I’m in England again. Since Del and I are moving to America, we realized we’d better get to concluding the hunt for a reception venue because – when are we both going to be able to “pop” back over here together again to look? So here we are, and it’s been very successful. In two more days of searching we’ve seen the two most promising properties yet! And if nothing else, I love the excuse to drive around looking at all the most interesting historical properties in the West Midlands. What a treat! I have to admit that it makes the task of finding a reception venue rather romantic experience…driving to all corners of the countryside to poke around all its grand historic properties – all to see if “me and my man” can see ourselves inviting our loved ones to enjoy it with us in a grand personal fete. (The task is not supposed to be that fun, is it?) Certainly it’s helped me feel like I’m really getting to know the area Del is from.

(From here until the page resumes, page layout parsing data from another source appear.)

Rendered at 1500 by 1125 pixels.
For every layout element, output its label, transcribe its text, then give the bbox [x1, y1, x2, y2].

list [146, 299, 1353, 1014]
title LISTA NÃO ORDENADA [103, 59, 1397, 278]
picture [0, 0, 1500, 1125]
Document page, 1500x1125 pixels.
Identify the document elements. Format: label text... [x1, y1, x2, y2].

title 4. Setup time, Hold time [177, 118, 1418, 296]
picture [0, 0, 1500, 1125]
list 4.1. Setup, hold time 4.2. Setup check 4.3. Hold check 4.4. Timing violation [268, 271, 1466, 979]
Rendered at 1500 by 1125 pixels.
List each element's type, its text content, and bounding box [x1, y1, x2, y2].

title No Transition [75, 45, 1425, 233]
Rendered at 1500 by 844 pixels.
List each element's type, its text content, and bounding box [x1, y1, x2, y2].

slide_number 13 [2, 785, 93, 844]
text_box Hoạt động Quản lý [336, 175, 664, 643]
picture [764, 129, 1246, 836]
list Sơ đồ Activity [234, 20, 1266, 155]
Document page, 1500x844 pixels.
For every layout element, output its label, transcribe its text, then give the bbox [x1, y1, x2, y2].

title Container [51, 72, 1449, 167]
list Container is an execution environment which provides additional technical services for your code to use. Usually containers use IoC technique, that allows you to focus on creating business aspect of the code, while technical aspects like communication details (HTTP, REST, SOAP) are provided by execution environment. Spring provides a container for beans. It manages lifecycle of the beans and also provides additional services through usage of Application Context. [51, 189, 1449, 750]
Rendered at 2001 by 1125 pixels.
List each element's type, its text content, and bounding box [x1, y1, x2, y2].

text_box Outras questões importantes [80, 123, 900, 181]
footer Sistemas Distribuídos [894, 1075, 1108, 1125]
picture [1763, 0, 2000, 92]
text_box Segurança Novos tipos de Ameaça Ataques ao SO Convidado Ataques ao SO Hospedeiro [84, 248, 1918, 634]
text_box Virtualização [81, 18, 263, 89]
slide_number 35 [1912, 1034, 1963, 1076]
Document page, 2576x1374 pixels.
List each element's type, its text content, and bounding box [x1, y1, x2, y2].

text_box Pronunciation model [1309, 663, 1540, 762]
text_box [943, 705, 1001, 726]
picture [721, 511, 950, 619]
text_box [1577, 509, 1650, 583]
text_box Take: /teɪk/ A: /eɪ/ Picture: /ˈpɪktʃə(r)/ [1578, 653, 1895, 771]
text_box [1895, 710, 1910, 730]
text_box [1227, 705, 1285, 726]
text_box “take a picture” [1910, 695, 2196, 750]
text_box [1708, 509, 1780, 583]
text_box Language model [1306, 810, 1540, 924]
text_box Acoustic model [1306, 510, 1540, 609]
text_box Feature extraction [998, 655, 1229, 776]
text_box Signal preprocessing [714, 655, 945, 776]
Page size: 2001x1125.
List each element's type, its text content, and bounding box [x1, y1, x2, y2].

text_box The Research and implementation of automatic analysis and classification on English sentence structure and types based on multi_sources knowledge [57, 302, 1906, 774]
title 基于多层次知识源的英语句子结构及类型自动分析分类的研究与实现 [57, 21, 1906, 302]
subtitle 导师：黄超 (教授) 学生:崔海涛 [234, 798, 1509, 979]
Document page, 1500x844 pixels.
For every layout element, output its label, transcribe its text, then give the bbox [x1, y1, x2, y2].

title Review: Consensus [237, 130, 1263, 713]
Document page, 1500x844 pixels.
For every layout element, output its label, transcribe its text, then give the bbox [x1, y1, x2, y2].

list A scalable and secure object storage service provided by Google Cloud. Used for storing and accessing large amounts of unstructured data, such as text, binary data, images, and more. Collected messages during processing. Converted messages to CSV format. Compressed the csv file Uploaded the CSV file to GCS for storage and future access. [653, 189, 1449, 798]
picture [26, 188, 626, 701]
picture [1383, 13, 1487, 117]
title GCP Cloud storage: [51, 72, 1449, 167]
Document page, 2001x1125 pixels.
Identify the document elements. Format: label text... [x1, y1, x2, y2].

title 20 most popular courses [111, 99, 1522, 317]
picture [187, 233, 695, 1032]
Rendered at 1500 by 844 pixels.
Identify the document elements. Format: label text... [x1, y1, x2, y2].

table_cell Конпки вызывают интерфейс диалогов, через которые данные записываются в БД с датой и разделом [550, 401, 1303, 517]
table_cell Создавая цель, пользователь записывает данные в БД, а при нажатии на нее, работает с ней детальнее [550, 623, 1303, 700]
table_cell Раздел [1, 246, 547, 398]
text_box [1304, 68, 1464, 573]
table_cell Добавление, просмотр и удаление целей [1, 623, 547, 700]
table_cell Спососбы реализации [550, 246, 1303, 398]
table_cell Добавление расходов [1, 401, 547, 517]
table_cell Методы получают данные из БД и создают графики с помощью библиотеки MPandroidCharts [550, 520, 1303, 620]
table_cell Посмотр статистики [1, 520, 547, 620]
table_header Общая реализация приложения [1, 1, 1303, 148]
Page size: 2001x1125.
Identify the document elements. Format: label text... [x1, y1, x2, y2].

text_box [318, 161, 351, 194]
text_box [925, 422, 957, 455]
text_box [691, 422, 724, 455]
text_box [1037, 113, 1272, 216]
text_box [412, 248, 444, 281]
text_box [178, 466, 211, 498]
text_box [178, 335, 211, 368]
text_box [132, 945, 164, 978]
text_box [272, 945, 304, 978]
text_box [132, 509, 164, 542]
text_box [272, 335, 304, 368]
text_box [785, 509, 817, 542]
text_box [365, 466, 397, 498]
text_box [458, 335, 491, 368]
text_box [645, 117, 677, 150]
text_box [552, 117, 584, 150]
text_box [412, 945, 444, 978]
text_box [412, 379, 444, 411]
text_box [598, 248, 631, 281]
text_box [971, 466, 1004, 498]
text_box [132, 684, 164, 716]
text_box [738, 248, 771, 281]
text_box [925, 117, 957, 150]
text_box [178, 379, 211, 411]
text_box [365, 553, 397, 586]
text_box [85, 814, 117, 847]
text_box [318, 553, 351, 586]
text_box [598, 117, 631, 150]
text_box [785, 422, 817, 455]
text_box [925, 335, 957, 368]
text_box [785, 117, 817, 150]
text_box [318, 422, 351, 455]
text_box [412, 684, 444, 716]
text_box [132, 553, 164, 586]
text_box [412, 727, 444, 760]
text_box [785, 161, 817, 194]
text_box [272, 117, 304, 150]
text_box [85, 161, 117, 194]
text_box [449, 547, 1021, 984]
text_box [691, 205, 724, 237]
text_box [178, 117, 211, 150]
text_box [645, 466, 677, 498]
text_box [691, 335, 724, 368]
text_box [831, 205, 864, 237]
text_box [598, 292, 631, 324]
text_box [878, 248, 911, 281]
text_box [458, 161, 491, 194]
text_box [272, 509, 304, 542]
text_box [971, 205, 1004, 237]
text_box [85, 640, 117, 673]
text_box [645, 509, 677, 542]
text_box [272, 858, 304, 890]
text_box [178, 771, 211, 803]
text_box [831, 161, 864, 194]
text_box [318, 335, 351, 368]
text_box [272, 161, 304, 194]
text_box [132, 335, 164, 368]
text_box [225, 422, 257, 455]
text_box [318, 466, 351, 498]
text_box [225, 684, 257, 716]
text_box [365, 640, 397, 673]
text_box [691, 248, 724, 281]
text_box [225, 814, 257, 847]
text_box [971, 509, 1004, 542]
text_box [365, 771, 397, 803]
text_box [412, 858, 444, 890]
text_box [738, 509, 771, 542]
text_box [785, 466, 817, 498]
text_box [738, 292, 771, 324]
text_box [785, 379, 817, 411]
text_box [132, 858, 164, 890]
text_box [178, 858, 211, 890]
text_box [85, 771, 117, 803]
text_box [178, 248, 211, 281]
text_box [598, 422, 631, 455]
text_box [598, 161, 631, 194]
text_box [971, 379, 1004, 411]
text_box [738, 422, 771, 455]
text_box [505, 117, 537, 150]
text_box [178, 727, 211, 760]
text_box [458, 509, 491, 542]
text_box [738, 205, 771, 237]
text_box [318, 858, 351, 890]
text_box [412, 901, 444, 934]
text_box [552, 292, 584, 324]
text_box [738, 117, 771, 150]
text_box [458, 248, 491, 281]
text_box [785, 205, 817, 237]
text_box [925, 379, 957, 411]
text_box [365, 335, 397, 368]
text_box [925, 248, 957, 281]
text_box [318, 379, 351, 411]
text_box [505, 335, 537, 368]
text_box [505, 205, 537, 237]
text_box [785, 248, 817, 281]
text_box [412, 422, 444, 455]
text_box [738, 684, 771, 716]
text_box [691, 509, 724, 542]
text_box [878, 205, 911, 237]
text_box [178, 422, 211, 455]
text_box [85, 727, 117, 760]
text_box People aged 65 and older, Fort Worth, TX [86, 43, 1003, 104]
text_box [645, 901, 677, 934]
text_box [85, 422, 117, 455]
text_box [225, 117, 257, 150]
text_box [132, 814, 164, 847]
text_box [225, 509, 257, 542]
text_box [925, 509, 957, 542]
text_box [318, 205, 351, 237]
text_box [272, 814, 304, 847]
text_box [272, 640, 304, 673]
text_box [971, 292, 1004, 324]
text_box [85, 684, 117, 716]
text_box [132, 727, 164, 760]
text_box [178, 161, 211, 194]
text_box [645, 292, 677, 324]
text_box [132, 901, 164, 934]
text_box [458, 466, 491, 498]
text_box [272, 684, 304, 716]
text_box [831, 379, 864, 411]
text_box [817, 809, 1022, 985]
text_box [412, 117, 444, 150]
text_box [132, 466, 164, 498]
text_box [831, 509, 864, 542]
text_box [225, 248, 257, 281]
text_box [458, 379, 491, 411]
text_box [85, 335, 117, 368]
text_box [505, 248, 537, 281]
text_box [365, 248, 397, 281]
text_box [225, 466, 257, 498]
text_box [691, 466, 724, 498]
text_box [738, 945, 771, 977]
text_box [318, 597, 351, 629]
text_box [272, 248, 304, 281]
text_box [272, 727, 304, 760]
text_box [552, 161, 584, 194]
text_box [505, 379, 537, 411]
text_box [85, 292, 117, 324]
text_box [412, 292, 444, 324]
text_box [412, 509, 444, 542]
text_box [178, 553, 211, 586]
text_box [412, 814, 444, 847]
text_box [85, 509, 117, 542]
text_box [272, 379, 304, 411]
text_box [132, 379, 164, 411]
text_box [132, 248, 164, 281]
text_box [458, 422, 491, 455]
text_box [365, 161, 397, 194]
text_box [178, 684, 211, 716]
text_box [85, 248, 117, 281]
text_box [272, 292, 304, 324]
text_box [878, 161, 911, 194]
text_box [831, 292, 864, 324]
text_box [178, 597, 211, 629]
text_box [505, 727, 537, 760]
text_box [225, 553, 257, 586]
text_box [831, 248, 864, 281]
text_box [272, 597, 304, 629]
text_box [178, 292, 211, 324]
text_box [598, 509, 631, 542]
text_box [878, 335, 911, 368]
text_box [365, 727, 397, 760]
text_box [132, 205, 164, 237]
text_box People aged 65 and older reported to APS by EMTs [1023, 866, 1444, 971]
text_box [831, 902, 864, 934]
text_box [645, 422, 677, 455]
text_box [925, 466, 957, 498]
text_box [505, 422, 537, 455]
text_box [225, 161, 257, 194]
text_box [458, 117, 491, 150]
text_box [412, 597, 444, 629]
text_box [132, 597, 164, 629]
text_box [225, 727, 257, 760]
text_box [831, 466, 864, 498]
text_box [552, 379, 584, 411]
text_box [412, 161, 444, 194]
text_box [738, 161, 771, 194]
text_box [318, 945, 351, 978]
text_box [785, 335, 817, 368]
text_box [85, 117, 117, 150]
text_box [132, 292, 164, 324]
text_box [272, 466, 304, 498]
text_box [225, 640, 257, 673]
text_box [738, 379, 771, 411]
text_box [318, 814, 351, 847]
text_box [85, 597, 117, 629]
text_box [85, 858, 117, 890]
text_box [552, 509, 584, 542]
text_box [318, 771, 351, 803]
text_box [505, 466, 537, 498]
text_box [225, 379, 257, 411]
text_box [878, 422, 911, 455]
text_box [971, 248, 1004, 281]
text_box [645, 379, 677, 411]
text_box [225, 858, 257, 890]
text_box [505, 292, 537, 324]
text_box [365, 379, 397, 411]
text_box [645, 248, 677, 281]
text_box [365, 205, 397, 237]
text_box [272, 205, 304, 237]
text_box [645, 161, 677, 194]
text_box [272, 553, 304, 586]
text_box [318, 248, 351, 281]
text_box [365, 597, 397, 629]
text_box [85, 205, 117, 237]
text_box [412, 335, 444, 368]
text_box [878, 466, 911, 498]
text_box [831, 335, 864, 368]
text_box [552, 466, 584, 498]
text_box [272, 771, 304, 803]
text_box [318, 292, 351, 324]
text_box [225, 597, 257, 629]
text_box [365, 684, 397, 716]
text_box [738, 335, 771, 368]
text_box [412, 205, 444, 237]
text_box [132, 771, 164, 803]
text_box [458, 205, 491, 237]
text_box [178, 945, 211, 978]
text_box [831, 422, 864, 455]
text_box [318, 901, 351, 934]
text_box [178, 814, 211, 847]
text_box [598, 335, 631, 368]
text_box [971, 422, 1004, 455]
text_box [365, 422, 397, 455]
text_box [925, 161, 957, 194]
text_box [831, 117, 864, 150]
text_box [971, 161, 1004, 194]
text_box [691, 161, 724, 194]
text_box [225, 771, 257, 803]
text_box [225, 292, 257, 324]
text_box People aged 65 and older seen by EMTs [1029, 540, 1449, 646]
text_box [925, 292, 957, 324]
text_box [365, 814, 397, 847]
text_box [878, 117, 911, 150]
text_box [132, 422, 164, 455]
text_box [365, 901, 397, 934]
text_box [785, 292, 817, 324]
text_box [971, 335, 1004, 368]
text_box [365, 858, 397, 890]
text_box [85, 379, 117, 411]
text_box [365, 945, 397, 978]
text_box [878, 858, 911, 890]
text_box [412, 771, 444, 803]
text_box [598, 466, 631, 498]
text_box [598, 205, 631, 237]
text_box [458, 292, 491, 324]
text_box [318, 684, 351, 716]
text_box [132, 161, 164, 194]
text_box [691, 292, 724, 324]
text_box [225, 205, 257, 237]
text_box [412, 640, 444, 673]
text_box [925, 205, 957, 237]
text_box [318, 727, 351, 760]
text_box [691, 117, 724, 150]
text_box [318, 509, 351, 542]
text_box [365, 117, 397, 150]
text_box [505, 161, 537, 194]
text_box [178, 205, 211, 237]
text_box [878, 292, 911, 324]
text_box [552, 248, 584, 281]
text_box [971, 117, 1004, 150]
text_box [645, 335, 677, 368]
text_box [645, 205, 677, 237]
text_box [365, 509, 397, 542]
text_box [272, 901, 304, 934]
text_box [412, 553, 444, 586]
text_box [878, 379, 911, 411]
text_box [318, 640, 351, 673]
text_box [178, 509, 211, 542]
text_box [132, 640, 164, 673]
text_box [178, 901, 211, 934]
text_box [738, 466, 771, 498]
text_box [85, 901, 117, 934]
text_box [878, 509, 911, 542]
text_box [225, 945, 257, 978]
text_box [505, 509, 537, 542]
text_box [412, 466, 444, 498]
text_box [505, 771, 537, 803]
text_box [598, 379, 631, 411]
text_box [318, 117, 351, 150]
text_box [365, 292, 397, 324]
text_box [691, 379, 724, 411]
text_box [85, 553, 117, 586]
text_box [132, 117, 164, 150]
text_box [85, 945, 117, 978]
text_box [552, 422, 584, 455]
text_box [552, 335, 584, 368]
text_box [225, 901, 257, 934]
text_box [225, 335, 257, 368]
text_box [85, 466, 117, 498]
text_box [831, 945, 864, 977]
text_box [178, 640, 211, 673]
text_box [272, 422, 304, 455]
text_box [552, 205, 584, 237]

Yesterday we were very excited about a place called Welcombe Hotel and Spa. This Victorian manor is a “calendar” building: built with 7 entrances (days of the week), 12 fireplaces (months), 52 chimneys (weeks) and 365 windows. I’d never heard of this before, but how cool is that? And the room we’d get to use opens out onto the terrace and gardens. Gorgeous! We came home so excited for the first time since discovering Ettington Park, which is firmly etched on my heart as one of the most awesome properties I’ve ever gotten to tour, but has its shortcomings vis a vis our needs.

Then today we went to Coombe Abbey. I’d been wanting to look at this place for so long that I was pretty sure it couldn’t live up to my initial enthusiasm. But…wow. I am in love once again. It went straight for my heart. Restored to its gothic sumptuousness inside, the lobby area in particular is all dark carved wood, hallways lines with busts, heavy curtains, plush red fabrics, stained glass, creaking floorboards and lots of stone archways. I can’t imagine I could ever be so lucky as to celebrate our day in a place like this.

We’ll be happy however it turns out. We have to investigate the details a little more before putting our money where our mouths are, but it’s a new and exciting feeling to be making some headway on the planning, however primitive, and to have such inspiring options. How wonderful to have such national treasures to see at all!